Celebração
Seguindo o exemplo de Aparício Torelly, o Barão de Itararé (que, em 1926, festejou o
terceiro aniversário de seu jornal A Manha - sem que este tivesse sequer cinco meses de
existência), nesta edição estamos comemorando os dez anos do Cisco Tonitruante, a mais
tradicional e influente publicação eletrônica do bairro das Laranjeiras e adjacências, região
que já utiliza fartamente a nossa marca como referencial de qualidade, independência e bom
gosto.
Enquanto que nossa musa inspiradora, o saudoso e impagável Barão, justificava sua
inovadora atitude afirmando que "não tínhamos nada que fazer... e... a primeira coisa que nos
ocorreu foi essa: - fazer anos", nós preferimos apenas cogitar o fato de que poderemos não estar
mais vivos daqui a dez anos; logo, por que não fazê-lo já? Também preferimos deixar de lado o
recurso tolo de exibir retrospectivas e fazer um apanhado das transformações ocorridas no
Brasil, no mundo e no universo nesta última década. Não iria servir para nada. Nossa intenção
resume-se unicamente a poder sentir, nem que seja através da farsa descarada, a saborosa
esbórnia de comemorar algo importante, já que não fazemos diferença alguma mesmo. Curta conosco,
amável leitor, esse momento fundamental em nossa história. Pode nos cumprimentar, apertar nossas
mãos, enviar cartões bonitinhos, que já tratamos de abrir aquela garrafa de guaraná que está há
anos guardada na geladeira esperando um momento desses para ser aberta.
* * *
Duas estréias enriquecem esta edição: uma é a de
Diego Salgado,, jovem gaúcho de 25 anos,
autor do blog
2 uísque, que traz um
texto muito doido para o Cisco de Olho; a outra a estrear por aqui é
Thatiana Murillo,
jornalista e historiadora atenta ao cenário cultural do Rio de Janeiro, que a partir de agora
passa a colaborar na Ciscando. A ambos, calorosas boas vindas.

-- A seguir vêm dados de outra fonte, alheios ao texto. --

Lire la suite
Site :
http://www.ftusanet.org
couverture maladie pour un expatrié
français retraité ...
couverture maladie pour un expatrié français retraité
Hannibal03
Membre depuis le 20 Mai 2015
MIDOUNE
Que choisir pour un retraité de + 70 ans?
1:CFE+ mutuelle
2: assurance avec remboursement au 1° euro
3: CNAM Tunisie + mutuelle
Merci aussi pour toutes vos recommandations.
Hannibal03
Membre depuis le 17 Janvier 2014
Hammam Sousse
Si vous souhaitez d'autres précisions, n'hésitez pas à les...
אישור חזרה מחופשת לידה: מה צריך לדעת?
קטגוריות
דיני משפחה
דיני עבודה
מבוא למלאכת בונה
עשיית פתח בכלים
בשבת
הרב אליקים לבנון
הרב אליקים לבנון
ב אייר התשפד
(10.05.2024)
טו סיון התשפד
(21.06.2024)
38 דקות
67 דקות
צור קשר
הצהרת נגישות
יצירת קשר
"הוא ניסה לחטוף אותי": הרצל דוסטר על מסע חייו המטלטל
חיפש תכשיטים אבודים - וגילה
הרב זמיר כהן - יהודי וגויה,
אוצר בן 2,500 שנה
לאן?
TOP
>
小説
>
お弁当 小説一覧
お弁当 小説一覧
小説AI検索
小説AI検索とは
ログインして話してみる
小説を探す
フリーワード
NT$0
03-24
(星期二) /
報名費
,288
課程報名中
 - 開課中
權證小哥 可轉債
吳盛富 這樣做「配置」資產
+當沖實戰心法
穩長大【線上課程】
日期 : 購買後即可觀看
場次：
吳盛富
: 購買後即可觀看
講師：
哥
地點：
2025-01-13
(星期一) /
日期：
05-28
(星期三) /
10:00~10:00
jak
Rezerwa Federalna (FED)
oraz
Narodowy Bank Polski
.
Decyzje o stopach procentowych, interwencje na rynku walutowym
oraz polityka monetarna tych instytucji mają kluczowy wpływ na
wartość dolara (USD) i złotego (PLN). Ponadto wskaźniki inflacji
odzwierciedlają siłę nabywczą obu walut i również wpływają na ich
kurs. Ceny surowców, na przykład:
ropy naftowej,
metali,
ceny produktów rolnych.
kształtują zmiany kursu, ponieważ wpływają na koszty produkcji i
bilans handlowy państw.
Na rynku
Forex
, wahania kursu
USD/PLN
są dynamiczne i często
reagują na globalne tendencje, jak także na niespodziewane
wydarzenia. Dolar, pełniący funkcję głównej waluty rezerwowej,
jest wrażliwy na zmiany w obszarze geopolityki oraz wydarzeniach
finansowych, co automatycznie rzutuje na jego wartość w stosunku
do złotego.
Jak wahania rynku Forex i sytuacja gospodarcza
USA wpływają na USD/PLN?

Outra novidade. Para alguns leitores de bom gosto que disseram adorar as charges do George
W. Bush que colocamos sempre na abertura do Cisco, criamos uma nova seção, a
Galeria,
onde dispusemos todas as charges já feitas debochando do nosso mascotinho, que por acaso também
governa os Estados Unidos da América. A seção servirá também para expor trabalhos,
por isso se você é artista plástico e tem obras escaneadas, mande-as pra cá.
* * *
Aos cada vez menos numerosos fiéis leitores que nos escrevem, sempre cobrando a próxima
edição, e que certamente já notaram que nossa periodicidade ainda meio capenga, informamos:
este bravo que vos escreve, a fim de aumentar a receita e fugir da bancarrota que lhe morde os
calcanhares, vem pegando todo tipo de serviço extra, de criação de
web sites a babá de
filhote de orca, e não tem sobrado tempo, disposição ou felicidade para fazer o Cisco que o
leitor merece. Assim, na próxima vez que você ler que esta publicação é mensal, entenda "sai
quando dá".
Esperamos que a confissão de nosso estado de miséria tenha comovido o leitor mais sensível
e generoso, que nesse exato instante está sendo tocado pela piedade e abrindo a carteira para
efetuar um depósito na conta corrente número 8073-8, agência 217 da Caixa Econômica Federal,
em nome de Maurício Limeira dos Santos, CPF número 028083057-29. É, meu caro. Bote o estômago
num espremedor de carne, que o pudor sai com as entranhas.
* * *
E o Papa condenou a união civil entre homossexuais do mesmo sexo. Contam as línguas mais
afiadas que o Sumo Pontífice teria batido na mesa e gritado, com sua voz de trovão:
"Vamos
parar com essa viadagem!". Outras fontes, por sua vez, disseram que não foi bem assim, que
não foi isso que ele falou, que houve um erro de interpretação. Já um terceiro e bem situado
informante limitou-se a perguntar:
"Papa? Que Papa?".
* * *
Com a morte do megajornalista Roberto Marinho, o dublê de ator e produtor picareta
Guilherme Fontes (amigo brasileiro de Francis Ford Coppola) desistiu de realizar o interminável
Chatô, e já está recolhendo dinheiro público para seu novo clássico fantasma, que deve
se chamar
Robertô.
* * *
Depois do ex-ministro, do vizinho, do secretário, do sósia e do cozinheiro, agora é a vez
da manicure de Saddam Hussein se entregar (no bom sentido) às tropas americanas no Iraque. Para
mostrar que fazia mesmo as unhas do derrotado ditador iraquiano, a senhora trouxe dentro de um
copinho um monte de cutículas do sujeito.